- [TASK ITEM]
Transcribe the listing below word for word, starting at its first line and stopping after the line that contains "kann der Rechtsstaat gegensteuern.".

- [Page-level text extractions]
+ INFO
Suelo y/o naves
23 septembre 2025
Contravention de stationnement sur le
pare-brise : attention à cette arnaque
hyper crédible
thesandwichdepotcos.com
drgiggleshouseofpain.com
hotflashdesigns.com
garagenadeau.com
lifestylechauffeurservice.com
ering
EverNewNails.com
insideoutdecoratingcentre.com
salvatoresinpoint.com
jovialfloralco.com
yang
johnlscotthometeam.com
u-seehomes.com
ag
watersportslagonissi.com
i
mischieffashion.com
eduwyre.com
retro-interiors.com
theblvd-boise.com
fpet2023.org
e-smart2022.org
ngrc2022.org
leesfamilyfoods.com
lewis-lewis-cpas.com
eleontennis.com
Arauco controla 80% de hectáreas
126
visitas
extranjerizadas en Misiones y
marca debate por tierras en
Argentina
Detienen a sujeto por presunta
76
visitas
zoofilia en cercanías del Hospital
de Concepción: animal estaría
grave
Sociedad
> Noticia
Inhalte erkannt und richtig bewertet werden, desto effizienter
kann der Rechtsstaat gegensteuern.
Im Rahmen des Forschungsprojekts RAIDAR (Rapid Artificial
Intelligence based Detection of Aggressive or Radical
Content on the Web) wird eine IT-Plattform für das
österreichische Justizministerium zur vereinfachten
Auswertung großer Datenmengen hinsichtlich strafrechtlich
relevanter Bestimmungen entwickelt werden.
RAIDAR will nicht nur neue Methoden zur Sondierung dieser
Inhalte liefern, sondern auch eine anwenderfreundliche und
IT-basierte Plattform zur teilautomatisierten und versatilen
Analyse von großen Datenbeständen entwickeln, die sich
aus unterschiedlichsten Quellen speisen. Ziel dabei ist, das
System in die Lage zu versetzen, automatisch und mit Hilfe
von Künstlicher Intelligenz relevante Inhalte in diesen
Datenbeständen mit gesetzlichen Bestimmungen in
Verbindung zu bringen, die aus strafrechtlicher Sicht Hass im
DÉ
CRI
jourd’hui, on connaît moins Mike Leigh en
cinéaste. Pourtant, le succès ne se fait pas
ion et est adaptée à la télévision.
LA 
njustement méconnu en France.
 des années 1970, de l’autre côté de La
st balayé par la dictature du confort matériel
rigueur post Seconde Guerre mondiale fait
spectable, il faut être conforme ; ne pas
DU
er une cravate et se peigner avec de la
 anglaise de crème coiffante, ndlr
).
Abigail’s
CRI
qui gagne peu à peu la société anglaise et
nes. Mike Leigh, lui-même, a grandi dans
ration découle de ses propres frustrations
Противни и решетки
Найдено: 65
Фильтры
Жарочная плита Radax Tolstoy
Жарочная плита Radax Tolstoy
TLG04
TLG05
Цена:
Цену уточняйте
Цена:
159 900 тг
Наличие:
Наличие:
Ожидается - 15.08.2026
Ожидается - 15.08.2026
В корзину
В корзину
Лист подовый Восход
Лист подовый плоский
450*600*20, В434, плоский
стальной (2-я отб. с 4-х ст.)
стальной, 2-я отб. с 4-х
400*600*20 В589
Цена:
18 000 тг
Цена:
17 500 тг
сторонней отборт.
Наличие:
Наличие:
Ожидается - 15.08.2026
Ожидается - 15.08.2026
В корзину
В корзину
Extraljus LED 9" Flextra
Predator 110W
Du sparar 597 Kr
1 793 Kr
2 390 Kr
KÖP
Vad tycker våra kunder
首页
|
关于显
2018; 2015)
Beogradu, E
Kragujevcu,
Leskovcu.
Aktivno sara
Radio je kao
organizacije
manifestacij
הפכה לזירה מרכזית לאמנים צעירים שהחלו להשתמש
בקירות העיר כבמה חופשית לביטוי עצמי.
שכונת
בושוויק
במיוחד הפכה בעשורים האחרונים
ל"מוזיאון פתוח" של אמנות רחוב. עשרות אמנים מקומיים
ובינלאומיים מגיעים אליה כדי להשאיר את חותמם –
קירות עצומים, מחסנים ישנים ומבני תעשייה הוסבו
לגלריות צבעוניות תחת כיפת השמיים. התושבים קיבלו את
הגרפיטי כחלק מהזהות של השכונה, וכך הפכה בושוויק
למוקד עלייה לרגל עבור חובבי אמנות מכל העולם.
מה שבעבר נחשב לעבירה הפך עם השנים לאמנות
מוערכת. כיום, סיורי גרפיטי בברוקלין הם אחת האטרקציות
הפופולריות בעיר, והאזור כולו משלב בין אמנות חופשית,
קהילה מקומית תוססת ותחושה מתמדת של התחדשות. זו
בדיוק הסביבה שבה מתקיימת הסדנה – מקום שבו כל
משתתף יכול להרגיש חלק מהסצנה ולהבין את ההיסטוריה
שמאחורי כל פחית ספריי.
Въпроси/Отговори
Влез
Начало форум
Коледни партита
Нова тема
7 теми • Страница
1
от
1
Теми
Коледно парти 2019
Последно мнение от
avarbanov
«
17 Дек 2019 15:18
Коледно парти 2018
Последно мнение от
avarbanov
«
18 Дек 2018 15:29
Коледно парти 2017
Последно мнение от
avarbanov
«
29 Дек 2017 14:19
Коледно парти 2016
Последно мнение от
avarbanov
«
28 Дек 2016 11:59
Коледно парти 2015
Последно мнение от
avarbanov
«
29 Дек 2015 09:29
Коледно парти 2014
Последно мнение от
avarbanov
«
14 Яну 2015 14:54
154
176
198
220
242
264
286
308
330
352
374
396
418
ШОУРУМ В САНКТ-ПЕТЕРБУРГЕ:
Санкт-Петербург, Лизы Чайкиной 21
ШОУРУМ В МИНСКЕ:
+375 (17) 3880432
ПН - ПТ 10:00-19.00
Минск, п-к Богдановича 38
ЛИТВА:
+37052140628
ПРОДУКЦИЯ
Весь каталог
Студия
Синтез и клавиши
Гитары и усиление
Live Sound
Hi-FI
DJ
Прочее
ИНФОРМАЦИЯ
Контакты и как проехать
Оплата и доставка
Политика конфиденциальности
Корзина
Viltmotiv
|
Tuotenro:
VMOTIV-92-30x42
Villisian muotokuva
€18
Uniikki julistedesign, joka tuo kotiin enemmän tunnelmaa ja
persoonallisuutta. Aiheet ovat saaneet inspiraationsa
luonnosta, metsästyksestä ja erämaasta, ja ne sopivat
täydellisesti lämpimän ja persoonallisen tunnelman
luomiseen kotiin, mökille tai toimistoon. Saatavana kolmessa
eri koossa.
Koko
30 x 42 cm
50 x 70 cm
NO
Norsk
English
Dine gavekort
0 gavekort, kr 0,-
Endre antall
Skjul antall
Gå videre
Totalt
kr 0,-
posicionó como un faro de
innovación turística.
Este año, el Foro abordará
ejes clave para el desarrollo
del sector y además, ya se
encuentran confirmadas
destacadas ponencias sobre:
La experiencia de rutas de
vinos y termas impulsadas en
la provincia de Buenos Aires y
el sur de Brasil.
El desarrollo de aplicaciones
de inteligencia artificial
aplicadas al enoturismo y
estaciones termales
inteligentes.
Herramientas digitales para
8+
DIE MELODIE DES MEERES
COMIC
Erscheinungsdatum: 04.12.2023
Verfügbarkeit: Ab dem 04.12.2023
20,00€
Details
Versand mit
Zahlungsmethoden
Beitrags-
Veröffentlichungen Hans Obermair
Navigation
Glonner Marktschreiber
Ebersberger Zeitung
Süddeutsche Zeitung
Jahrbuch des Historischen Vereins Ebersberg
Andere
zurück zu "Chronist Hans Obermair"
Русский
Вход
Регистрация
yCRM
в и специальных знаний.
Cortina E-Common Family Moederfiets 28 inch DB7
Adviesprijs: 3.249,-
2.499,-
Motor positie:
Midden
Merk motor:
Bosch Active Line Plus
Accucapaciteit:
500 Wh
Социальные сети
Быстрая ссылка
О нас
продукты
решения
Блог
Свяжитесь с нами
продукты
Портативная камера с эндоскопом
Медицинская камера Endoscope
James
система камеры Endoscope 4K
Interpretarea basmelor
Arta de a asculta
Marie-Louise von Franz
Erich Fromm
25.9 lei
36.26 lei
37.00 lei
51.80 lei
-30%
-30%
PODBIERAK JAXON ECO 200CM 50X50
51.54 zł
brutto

- [REPLY TO THE EXERCISE]
+ INFO
Suelo y/o naves
23 septembre 2025
Contravention de stationnement sur le
pare-brise : attention à cette arnaque
hyper crédible
thesandwichdepotcos.com
drgiggleshouseofpain.com
hotflashdesigns.com
garagenadeau.com
lifestylechauffeurservice.com
ering
EverNewNails.com
insideoutdecoratingcentre.com
salvatoresinpoint.com
jovialfloralco.com
yang
johnlscotthometeam.com
u-seehomes.com
ag
watersportslagonissi.com
i
mischieffashion.com
eduwyre.com
retro-interiors.com
theblvd-boise.com
fpet2023.org
e-smart2022.org
ngrc2022.org
leesfamilyfoods.com
lewis-lewis-cpas.com
eleontennis.com
Arauco controla 80% de hectáreas
126
visitas
extranjerizadas en Misiones y
marca debate por tierras en
Argentina
Detienen a sujeto por presunta
76
visitas
zoofilia en cercanías del Hospital
de Concepción: animal estaría
grave
Sociedad
> Noticia
Inhalte erkannt und richtig bewertet werden, desto effizienter
kann der Rechtsstaat gegensteuern.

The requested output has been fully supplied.